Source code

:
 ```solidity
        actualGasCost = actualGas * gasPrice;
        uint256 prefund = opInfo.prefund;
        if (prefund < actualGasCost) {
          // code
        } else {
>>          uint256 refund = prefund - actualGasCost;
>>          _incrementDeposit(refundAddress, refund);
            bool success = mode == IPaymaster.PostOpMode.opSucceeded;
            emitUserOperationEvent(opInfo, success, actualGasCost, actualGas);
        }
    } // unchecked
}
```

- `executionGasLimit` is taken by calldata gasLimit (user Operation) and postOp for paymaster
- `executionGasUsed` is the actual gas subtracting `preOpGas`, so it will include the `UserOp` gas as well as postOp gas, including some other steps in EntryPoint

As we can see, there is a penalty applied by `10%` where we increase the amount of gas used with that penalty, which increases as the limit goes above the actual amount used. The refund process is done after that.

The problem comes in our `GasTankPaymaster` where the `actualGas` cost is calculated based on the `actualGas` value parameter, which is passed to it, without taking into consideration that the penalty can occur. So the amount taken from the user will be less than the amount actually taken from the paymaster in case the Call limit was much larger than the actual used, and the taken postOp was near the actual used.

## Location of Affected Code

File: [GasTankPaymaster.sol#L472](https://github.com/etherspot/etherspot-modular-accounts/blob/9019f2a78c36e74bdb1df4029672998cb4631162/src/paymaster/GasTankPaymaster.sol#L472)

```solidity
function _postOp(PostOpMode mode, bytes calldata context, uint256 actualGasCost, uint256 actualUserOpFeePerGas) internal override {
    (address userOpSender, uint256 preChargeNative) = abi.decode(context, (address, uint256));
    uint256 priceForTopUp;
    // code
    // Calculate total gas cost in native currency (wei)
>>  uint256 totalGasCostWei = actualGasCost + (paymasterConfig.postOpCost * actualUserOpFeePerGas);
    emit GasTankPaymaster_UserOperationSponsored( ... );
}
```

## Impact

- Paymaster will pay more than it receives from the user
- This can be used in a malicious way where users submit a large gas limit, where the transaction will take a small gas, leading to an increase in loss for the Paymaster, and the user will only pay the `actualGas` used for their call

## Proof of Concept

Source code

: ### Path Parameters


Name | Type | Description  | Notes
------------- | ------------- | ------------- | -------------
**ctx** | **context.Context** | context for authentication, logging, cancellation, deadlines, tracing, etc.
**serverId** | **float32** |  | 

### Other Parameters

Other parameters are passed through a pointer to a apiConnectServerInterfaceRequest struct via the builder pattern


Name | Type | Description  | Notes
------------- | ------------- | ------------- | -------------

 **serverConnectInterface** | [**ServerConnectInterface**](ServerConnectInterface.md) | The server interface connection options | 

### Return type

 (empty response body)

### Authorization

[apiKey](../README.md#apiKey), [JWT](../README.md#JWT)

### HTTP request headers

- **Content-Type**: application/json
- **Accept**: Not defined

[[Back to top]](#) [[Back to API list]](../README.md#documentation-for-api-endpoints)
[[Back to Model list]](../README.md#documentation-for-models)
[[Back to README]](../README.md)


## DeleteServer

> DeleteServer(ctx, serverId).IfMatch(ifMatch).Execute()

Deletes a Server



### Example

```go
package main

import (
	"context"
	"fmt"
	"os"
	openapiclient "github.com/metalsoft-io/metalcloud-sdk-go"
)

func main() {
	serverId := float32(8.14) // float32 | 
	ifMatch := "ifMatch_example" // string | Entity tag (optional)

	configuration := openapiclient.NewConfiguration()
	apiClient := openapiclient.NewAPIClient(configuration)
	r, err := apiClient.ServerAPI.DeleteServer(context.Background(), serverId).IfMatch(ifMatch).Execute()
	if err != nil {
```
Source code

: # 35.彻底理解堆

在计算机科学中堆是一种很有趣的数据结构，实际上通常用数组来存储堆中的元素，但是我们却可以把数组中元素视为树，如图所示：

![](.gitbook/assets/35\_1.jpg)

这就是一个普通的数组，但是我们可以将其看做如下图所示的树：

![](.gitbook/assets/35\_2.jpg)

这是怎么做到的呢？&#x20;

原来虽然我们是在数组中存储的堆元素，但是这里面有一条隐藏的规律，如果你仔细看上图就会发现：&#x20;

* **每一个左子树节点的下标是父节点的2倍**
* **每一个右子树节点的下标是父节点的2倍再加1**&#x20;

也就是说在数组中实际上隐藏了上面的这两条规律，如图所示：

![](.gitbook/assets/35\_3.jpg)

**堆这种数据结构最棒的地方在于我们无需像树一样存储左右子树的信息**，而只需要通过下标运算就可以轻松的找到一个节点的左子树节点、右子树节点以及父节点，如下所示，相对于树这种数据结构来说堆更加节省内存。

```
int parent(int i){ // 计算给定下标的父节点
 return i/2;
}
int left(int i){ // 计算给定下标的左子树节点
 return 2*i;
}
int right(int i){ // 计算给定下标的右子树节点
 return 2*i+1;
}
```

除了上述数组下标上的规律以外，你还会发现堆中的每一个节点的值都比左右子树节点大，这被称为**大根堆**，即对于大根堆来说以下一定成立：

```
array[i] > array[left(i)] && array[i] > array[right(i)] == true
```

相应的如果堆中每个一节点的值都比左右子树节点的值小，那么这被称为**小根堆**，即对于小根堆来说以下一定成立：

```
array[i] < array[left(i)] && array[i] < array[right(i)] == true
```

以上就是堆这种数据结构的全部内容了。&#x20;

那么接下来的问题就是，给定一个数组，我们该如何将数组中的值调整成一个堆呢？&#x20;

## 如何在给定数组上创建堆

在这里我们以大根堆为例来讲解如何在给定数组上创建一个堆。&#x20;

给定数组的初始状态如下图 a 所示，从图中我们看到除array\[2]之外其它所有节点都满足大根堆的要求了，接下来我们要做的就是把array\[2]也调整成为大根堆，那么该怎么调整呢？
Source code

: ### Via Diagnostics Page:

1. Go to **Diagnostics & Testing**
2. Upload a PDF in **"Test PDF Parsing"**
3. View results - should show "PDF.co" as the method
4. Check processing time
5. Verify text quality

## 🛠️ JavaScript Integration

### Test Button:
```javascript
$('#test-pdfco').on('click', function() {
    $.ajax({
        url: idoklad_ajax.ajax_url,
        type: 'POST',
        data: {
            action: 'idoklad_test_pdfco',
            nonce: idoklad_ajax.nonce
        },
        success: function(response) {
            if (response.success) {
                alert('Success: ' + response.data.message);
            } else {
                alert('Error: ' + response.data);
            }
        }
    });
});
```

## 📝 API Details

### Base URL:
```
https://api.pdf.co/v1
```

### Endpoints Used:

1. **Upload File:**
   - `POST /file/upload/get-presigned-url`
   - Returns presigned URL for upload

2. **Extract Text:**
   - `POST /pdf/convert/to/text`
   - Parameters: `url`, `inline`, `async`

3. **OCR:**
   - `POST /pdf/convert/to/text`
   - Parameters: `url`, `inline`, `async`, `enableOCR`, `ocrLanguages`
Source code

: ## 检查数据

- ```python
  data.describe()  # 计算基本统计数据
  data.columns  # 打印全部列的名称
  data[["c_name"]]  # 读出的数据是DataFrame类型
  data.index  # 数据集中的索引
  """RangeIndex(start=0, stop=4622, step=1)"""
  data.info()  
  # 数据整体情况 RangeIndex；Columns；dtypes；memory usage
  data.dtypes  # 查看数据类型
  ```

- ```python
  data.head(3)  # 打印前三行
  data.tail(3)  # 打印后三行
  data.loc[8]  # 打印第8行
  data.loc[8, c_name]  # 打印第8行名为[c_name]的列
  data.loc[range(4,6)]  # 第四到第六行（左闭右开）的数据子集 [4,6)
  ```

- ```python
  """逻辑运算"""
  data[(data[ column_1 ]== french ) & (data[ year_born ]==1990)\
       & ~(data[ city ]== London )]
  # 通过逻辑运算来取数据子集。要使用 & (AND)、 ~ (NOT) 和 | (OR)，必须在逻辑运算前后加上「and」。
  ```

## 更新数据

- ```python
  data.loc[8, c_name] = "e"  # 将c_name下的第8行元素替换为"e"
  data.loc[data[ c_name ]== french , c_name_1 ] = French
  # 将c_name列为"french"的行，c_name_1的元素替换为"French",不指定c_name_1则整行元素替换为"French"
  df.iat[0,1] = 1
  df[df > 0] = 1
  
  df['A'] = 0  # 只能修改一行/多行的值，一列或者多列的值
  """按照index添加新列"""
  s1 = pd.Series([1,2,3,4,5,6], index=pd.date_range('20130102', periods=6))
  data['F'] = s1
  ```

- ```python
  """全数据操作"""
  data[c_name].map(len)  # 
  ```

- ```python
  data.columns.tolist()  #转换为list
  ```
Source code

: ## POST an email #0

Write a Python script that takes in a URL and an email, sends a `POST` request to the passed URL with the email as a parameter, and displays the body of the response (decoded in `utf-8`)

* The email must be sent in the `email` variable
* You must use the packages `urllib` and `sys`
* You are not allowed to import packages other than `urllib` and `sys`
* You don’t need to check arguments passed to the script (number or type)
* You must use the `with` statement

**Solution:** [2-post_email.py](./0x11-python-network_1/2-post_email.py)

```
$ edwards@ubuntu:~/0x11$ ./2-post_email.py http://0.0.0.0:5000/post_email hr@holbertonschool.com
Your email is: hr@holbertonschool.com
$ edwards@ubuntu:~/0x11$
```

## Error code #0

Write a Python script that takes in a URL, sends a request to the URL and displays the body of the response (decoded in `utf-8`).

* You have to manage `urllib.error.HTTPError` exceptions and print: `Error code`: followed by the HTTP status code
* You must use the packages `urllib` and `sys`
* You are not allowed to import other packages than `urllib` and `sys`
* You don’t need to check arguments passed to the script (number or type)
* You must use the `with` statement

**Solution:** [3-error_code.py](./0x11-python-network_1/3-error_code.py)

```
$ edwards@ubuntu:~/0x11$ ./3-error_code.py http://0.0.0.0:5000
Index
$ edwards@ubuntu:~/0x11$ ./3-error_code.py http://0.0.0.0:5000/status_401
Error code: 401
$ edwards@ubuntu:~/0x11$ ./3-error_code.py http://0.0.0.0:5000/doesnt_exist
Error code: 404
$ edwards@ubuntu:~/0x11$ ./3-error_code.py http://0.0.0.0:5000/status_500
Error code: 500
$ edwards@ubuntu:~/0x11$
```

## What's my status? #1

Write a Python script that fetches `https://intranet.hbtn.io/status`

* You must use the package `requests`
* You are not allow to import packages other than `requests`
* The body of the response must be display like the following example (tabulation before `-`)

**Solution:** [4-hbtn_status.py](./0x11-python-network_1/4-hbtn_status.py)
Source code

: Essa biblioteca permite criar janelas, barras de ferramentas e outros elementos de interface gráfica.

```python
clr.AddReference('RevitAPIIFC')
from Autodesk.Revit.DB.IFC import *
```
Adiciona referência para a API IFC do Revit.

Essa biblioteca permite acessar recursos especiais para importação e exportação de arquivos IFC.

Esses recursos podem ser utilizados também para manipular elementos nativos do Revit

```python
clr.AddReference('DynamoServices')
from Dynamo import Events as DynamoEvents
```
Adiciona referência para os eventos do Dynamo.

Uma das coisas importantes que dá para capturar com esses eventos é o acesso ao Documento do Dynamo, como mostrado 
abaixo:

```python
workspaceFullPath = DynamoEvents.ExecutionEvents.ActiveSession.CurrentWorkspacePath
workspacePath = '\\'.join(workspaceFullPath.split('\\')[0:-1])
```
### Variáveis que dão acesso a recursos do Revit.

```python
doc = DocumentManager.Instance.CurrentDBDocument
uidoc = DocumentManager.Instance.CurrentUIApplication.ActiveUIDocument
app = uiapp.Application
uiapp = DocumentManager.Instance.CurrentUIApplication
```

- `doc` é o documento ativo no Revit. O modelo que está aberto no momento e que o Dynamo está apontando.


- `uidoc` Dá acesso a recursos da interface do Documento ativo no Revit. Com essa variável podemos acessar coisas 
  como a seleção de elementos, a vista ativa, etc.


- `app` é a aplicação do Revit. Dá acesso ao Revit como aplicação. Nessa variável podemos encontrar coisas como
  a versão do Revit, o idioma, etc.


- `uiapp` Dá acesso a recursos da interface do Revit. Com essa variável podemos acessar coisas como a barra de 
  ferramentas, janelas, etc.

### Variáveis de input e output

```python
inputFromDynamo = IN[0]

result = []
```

....................

* [WORK INSTRUCTION]:
In the lines above, find each one with "coisas" and list it.

* [COMPLETED TASK]:
Uma das coisas importantes que dá para capturar com esses eventos é o acesso ao Documento do Dynamo, como mostrado 
- `uidoc` Dá acesso a recursos da interface do Documento ativo no Revit. Com essa variável podemos acessar coisas 
- `app` é a aplicação do Revit. Dá acesso ao Revit como aplicação. Nessa variável podemos encontrar coisas como
- `uiapp` Dá acesso a recursos da interface do Revit. Com essa variável podemos acessar coisas como a barra de 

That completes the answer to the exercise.